## Dataset entries:
************
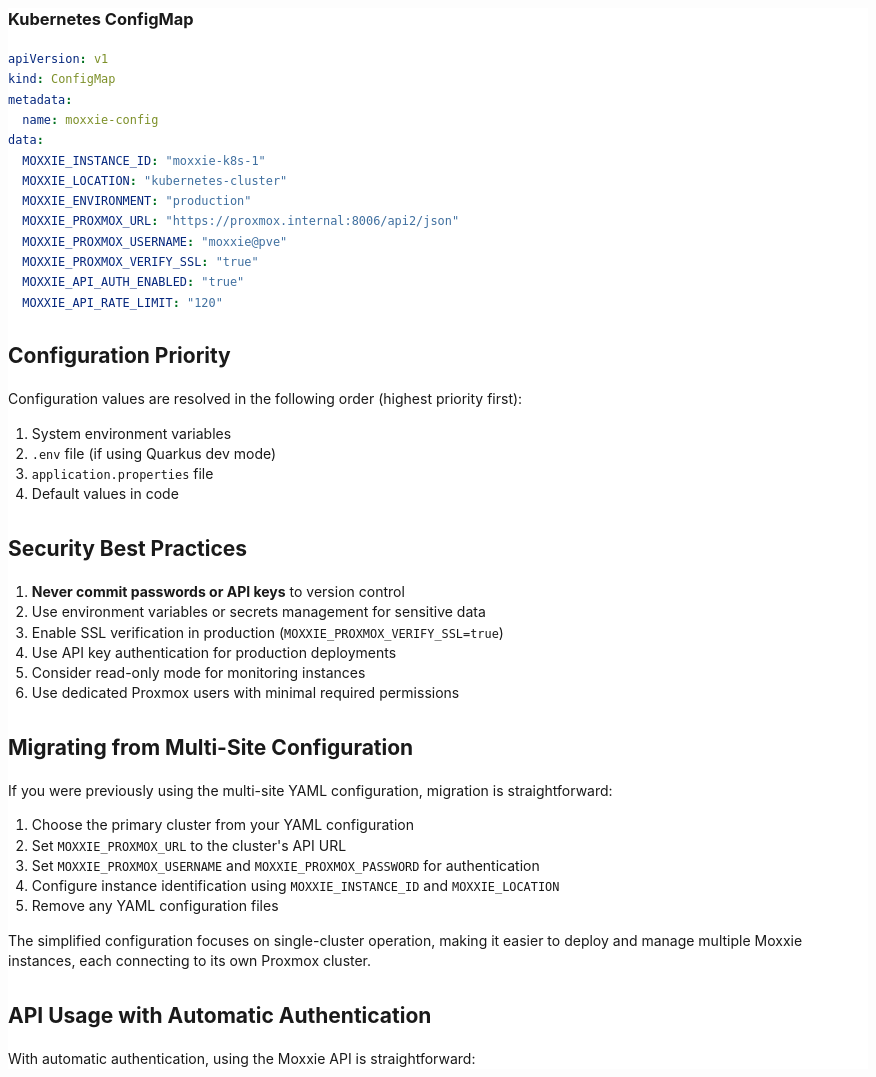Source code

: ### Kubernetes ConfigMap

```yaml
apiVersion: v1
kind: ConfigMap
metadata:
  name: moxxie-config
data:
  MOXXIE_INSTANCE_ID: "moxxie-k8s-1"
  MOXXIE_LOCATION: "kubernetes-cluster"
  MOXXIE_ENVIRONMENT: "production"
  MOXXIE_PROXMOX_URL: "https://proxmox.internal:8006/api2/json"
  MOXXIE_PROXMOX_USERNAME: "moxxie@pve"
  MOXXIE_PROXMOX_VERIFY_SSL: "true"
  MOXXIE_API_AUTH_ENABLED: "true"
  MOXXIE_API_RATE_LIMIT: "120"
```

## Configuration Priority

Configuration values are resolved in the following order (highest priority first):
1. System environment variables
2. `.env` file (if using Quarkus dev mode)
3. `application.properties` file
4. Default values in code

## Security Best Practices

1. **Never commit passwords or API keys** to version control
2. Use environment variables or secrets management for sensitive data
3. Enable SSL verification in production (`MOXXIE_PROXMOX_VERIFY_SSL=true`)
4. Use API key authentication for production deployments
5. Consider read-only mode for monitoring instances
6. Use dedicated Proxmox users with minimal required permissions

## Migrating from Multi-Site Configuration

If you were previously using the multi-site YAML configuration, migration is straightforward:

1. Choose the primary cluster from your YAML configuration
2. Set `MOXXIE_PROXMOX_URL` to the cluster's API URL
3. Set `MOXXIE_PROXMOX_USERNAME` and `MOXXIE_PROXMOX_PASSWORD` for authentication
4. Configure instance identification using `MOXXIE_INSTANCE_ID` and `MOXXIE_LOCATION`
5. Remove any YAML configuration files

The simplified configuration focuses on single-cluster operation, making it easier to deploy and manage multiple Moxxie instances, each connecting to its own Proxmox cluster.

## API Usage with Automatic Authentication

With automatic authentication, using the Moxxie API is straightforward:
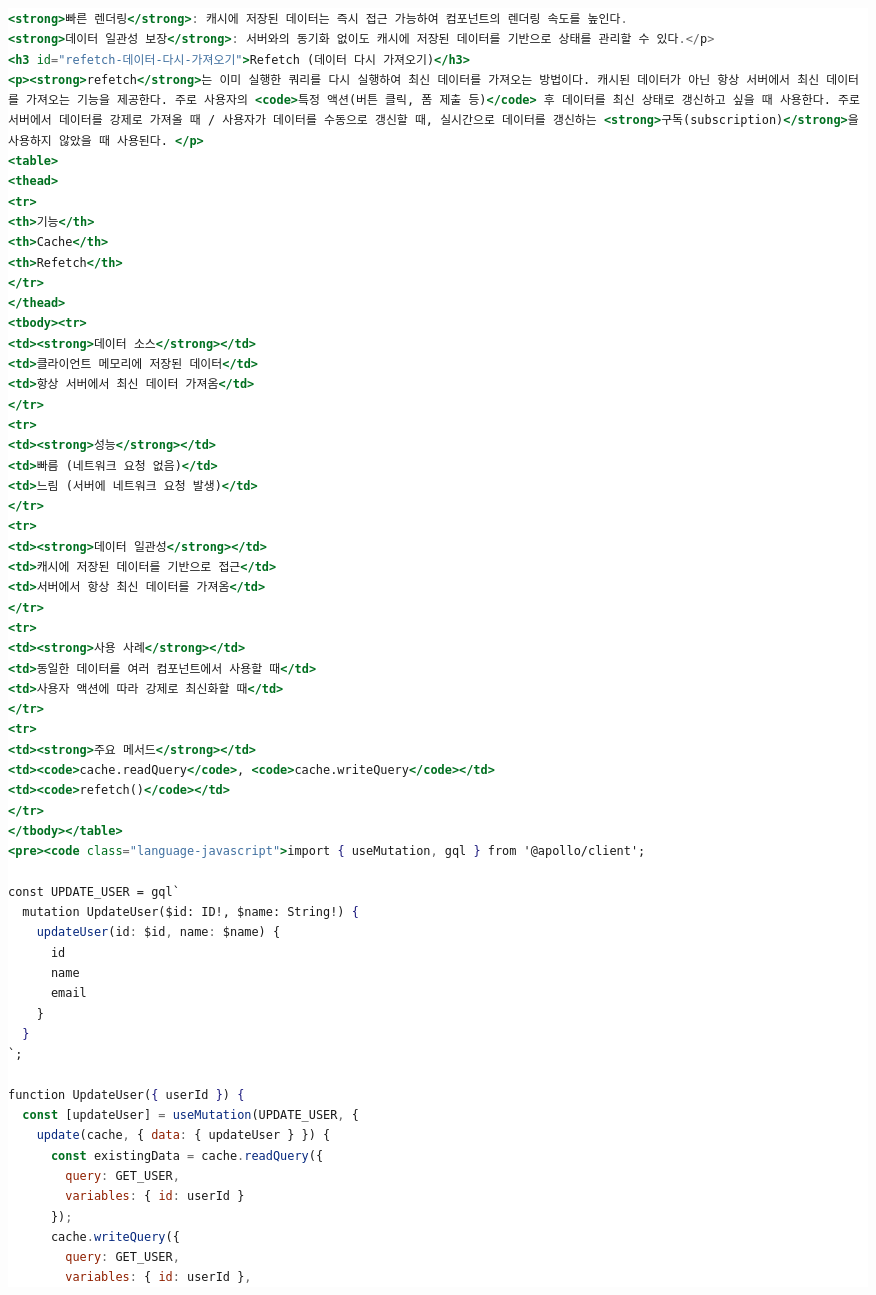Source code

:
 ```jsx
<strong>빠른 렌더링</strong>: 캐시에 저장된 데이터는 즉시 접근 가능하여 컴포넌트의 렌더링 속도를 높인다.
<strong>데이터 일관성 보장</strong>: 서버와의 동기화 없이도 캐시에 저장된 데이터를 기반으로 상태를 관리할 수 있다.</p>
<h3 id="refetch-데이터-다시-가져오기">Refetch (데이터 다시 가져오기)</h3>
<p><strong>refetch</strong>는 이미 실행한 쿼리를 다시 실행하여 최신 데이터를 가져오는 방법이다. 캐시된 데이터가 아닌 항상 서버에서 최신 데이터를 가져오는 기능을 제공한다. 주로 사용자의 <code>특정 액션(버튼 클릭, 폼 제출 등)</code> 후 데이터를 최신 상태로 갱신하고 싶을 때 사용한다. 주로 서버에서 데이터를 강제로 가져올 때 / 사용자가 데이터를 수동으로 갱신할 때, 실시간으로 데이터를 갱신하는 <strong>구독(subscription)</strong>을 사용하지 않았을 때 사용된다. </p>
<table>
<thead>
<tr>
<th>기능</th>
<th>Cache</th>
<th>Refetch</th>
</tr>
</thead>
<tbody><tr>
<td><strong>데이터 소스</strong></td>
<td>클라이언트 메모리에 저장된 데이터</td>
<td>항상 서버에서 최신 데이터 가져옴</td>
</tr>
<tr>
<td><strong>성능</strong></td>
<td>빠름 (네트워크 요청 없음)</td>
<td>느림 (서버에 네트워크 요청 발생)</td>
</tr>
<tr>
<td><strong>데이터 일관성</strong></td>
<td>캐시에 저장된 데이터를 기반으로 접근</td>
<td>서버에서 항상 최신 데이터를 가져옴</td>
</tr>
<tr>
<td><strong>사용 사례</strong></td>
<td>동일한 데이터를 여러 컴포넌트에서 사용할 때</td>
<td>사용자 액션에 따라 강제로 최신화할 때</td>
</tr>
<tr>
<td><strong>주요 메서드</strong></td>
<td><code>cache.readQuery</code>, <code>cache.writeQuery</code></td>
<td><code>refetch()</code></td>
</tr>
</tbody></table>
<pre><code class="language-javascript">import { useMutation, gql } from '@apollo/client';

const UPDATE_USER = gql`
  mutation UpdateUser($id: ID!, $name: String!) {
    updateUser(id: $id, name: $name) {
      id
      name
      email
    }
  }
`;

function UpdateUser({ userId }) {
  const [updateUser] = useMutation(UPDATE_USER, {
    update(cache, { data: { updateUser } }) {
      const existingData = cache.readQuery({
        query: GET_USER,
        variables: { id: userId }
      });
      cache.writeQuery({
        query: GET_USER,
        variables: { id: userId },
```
************
The lines above that hold the word "straightforward" should be found and copied out.

If you were previously using the multi-site YAML configuration, migration is straightforward:
With automatic authentication, using the Moxxie API is straightforward:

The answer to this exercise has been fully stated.